Re: tty: deadlock between n_tracerouter_receivebuf and flush_to_ldisc

From: Peter Hurley
Date: Thu Jan 21 2016 - 12:51:22 EST


On 01/21/2016 02:20 AM, Peter Zijlstra wrote:
> On Thu, Jan 21, 2016 at 11:06:45AM +0100, Dmitry Vyukov wrote:
>> On Wed, Jan 20, 2016 at 5:08 PM, Peter Hurley <peter@xxxxxxxxxxxxxxxxxx> wrote:
>>> On 01/20/2016 05:02 AM, Peter Zijlstra wrote:
>>>> On Wed, Dec 30, 2015 at 11:44:01AM +0100, Dmitry Vyukov wrote:
>>>>> -> #3 (&buf->lock){+.+...}:
>>>>> [<ffffffff813f0acf>] lock_acquire+0x19f/0x3c0 kernel/locking/lockdep.c:3585
>>>>> [< inline >] __raw_spin_lock_irqsave include/linux/spinlock_api_smp.h:112
>>>>> [<ffffffff85c8e790>] _raw_spin_lock_irqsave+0x50/0x70 kernel/locking/spinlock.c:159
>>>>> [<ffffffff82b8c050>] tty_get_pgrp+0x20/0x80 drivers/tty/tty_io.c:2502
>>>>
>>>> So in any recent code that I look at this function tries to acquire
>>>> tty->ctrl_lock, not buf->lock. Am I missing something ?!
>>>
>>> Yes.
>>>
>>> The tty locks were annotated with __lockfunc so were being elided from lockdep
>>> stacktraces. Greg has a patch in his queue from me that removes the __lockfunc
>>> annotation ("tty: Remove __lockfunc annotation from tty lock functions").
>>>
>>> Unfortunately, I think syzkaller's post-processing stack trace isn't helping
>>> either, giving the impression that the stack is still inside tty_get_pgrp().
>>>
>>> It's not.
>>
>> I've got a new report on commit
>> a200dcb34693084e56496960d855afdeaaf9578f (Jan 18).
>> Here is unprocessed version:
>> https://gist.githubusercontent.com/dvyukov/428a0c9bfaa867d8ce84/raw/0754db31668602ad07947f9964238b2f9cf63315/gistfile1.txt
>> and here is processed one:
>> https://gist.githubusercontent.com/dvyukov/42b874213de82d94c35e/raw/2bbced252035821243678de0112e2ed3a766fb5d/gistfile1.txt
>>
>> Peter, what exactly is wrong with the post-processed version? I would
>> be interested in fixing the processing script.
>>
>> As far as I see it contains the same stacks just with line numbers and
>> inlined frames. I am using a significantly different compilation mode
>> (kasan + kcov + very recent gcc), so nobody except me won't be able to
>> figure out line numbers based on offsets.
>
> I'm not sure anything is wrong with the post-processing. My confusion
> (and Jiri) was that the stack trace lists
> tty_get_pgrp()->_raw_spin_lock_irqsave() but that function acquires
> tty->ctrl_lock, not as the report claims buf->lock.

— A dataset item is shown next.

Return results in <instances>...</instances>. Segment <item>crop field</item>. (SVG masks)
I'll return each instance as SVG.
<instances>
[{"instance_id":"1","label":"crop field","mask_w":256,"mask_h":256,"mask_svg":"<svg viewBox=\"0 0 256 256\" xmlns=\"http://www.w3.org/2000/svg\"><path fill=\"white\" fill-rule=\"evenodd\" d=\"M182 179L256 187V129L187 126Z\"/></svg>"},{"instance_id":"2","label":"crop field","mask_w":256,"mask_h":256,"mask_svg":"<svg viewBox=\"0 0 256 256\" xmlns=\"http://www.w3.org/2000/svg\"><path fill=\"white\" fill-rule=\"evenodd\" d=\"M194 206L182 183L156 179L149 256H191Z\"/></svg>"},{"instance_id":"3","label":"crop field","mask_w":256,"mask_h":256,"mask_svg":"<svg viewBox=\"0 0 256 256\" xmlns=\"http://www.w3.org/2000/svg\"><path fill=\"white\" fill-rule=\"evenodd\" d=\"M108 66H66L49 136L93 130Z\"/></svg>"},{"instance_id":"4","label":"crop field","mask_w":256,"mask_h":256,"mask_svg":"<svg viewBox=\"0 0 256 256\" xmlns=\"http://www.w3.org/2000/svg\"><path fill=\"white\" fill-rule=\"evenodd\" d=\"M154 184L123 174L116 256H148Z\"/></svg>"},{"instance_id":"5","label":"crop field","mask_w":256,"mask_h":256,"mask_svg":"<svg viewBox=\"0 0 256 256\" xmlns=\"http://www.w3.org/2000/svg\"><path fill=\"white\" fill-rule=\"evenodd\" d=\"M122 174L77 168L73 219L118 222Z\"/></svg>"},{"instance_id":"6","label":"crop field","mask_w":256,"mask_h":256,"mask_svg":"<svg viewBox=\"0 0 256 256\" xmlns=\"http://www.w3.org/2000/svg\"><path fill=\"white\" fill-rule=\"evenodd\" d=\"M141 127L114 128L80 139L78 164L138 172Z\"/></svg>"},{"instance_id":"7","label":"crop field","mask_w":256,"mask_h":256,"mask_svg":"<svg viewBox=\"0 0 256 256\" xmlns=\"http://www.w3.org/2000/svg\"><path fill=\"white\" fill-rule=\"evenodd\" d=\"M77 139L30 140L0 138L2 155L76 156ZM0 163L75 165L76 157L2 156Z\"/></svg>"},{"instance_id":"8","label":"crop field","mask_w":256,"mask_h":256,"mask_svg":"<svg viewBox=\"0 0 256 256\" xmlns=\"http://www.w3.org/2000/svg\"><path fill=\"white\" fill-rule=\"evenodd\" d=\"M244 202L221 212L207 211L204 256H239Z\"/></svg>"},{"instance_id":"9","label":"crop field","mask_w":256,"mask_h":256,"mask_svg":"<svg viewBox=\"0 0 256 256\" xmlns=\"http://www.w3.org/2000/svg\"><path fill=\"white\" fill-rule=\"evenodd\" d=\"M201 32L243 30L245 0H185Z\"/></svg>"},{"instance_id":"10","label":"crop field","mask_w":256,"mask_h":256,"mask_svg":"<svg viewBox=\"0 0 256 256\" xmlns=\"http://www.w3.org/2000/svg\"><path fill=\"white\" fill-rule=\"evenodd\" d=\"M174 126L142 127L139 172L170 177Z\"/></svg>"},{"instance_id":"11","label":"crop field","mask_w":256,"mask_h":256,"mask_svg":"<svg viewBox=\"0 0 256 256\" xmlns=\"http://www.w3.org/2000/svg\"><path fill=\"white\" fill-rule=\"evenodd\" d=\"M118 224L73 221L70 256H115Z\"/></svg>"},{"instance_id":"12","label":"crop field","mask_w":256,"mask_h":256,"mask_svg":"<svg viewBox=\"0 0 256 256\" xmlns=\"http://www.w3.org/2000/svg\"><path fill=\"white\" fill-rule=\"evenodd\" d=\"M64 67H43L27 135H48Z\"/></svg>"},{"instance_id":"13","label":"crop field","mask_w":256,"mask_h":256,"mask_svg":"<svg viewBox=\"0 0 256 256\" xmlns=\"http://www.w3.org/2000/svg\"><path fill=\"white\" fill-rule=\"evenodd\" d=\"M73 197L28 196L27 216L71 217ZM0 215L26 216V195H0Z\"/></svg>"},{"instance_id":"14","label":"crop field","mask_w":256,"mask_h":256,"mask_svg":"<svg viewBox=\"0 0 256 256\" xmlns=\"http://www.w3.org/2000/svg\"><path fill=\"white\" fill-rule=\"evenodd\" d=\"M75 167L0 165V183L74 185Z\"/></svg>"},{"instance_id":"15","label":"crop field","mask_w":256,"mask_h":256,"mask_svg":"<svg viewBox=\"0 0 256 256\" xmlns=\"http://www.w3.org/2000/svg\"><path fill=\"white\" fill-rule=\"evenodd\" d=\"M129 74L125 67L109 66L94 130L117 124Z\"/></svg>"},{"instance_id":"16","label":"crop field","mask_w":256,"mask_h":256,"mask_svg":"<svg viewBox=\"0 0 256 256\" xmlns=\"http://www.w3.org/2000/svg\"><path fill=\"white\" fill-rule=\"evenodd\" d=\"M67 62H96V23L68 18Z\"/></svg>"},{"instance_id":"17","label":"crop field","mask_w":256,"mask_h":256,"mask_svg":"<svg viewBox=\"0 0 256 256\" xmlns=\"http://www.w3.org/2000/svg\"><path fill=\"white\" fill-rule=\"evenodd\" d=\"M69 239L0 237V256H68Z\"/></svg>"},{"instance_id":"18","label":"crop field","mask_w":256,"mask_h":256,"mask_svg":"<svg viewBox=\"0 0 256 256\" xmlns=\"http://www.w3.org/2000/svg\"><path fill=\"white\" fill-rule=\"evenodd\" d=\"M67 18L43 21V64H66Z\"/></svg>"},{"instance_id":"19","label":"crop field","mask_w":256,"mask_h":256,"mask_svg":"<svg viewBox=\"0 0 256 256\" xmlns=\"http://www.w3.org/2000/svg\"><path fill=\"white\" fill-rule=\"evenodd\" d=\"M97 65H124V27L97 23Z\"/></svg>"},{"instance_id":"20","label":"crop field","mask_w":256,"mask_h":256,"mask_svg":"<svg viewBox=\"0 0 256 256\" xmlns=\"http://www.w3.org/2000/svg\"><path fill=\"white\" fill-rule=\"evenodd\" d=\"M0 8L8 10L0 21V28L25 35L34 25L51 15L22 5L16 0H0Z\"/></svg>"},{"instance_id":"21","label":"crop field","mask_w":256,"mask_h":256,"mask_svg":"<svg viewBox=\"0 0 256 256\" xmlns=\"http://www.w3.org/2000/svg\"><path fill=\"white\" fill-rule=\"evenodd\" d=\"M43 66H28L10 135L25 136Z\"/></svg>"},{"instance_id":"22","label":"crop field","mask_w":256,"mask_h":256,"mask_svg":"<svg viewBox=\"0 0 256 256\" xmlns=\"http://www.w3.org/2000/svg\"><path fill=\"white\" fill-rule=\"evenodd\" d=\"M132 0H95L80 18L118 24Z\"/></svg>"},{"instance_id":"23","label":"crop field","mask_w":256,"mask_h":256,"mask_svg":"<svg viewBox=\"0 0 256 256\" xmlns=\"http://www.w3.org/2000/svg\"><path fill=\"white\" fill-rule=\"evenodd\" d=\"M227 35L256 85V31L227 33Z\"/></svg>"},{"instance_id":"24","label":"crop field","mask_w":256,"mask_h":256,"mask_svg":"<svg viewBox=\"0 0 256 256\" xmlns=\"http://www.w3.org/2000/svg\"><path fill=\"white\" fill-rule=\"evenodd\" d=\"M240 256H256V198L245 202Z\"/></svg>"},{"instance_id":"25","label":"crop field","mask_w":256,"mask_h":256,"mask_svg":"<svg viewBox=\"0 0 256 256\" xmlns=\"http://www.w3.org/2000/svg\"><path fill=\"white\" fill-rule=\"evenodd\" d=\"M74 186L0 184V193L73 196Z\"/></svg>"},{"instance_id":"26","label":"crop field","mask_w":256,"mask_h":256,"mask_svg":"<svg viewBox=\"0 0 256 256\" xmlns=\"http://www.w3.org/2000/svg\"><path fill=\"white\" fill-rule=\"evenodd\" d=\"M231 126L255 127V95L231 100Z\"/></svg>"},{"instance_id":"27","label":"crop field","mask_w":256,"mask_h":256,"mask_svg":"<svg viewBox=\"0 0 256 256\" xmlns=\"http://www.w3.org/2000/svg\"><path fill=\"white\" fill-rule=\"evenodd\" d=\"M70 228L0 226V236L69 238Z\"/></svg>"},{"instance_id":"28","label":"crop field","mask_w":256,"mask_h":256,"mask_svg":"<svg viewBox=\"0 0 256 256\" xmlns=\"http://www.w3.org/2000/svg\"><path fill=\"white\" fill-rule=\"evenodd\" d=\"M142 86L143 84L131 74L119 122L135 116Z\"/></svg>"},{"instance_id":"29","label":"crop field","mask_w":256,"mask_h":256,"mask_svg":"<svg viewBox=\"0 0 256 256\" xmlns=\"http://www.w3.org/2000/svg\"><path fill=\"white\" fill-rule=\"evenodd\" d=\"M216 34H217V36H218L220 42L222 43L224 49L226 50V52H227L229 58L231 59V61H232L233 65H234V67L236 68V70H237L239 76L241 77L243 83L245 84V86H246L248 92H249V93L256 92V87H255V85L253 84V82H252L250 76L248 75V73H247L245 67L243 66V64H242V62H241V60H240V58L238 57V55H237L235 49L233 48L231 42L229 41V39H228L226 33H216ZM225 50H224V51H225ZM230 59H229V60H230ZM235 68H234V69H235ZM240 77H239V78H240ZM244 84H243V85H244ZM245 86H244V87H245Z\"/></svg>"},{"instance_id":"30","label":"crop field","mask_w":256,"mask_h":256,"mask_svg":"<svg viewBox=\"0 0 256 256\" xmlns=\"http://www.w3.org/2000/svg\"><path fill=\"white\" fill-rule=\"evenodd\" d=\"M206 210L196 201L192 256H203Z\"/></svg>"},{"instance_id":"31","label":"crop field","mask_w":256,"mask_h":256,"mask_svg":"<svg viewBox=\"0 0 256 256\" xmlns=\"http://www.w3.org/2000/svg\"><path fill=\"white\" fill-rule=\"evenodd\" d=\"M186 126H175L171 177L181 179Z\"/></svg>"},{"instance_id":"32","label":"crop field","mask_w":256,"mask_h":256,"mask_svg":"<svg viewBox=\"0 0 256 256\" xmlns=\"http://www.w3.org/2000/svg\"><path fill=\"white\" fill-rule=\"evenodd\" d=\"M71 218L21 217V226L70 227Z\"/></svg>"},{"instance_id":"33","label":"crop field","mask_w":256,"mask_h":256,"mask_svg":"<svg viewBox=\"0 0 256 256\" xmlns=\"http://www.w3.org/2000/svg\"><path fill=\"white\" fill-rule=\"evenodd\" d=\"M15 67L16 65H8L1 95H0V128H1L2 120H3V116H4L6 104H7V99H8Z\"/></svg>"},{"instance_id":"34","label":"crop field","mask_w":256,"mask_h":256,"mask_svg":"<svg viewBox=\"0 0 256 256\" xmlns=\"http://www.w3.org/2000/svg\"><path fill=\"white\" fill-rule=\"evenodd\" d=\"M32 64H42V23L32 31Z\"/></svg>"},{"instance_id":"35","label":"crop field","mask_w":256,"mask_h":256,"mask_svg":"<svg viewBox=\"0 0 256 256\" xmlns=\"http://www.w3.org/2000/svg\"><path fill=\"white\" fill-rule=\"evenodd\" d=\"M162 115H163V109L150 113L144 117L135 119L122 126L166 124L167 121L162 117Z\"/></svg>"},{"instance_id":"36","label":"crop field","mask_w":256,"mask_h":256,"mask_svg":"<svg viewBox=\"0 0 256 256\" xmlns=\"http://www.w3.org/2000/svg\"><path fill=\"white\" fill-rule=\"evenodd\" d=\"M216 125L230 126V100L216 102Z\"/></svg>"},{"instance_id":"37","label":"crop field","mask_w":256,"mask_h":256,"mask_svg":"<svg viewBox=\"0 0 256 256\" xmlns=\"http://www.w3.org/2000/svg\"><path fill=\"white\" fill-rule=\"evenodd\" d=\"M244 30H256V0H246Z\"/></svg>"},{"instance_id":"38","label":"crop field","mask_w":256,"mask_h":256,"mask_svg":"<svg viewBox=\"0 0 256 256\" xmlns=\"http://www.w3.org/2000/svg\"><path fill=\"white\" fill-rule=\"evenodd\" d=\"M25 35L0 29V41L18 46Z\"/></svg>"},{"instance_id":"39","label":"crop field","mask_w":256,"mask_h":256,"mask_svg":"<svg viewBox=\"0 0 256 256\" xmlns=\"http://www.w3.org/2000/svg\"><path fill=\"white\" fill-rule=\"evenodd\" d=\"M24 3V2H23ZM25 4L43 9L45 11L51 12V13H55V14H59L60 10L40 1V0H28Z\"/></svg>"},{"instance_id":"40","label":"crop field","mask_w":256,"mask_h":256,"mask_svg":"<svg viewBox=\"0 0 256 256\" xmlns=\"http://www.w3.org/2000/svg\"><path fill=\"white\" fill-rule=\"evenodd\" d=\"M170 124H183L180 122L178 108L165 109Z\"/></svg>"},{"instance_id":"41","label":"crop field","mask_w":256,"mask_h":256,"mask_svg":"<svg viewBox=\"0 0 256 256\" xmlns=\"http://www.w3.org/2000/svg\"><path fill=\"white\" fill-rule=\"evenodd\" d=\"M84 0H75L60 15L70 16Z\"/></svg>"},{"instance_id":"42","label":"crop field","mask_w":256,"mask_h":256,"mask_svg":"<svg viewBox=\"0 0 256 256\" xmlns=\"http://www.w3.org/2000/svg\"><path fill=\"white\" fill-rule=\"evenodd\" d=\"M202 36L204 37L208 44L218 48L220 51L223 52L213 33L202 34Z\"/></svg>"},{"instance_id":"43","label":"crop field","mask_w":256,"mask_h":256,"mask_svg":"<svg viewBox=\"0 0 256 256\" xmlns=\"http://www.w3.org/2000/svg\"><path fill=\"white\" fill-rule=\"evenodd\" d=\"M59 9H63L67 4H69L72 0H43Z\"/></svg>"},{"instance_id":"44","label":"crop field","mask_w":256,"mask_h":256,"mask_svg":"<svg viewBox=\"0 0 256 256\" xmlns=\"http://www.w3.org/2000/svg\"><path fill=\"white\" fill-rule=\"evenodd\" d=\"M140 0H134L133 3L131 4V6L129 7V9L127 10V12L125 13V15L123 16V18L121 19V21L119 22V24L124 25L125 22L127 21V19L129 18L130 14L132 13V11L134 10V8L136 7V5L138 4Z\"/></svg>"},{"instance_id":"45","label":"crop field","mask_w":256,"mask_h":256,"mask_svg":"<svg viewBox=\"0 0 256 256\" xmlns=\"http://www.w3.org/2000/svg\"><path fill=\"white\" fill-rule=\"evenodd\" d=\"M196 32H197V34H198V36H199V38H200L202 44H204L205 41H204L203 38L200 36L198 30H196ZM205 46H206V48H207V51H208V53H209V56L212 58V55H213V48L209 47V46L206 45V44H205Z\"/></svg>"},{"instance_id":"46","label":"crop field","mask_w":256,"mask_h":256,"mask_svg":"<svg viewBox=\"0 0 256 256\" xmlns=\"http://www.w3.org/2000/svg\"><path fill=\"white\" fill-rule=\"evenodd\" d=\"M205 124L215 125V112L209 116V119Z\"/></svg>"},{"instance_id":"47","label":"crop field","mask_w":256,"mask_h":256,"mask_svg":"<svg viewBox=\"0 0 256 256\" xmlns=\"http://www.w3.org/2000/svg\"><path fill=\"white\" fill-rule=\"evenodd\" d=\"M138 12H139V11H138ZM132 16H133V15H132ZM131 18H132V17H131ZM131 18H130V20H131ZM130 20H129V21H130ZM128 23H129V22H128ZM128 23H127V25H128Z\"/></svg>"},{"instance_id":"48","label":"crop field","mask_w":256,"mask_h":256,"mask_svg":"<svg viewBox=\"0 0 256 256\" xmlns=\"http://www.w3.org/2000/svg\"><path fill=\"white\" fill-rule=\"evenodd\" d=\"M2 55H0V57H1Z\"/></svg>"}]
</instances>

I think this is the other way around; that lockdep has graphed a circular
dependency chain, but that something is wrong with the stack traces.

> PeterH says that lockdep omits functions tagged with __lockfunc, but my
> reading disagrees with that.
>
> kernel/locking/lockdep.c:save_trace()
> save_stack_trace()
> dump_trace(.ops = &save_stack_ops)
>
> which has: .address = save_stack_address
> __save_stack_address(.nosched = false)
>
> So lockdep should very much include lock functions.

Wild hypothesis on my part.

> But this confusion is part of the original report, not because of the
> post-processing.

Yeah, agreed. The original report is very odd.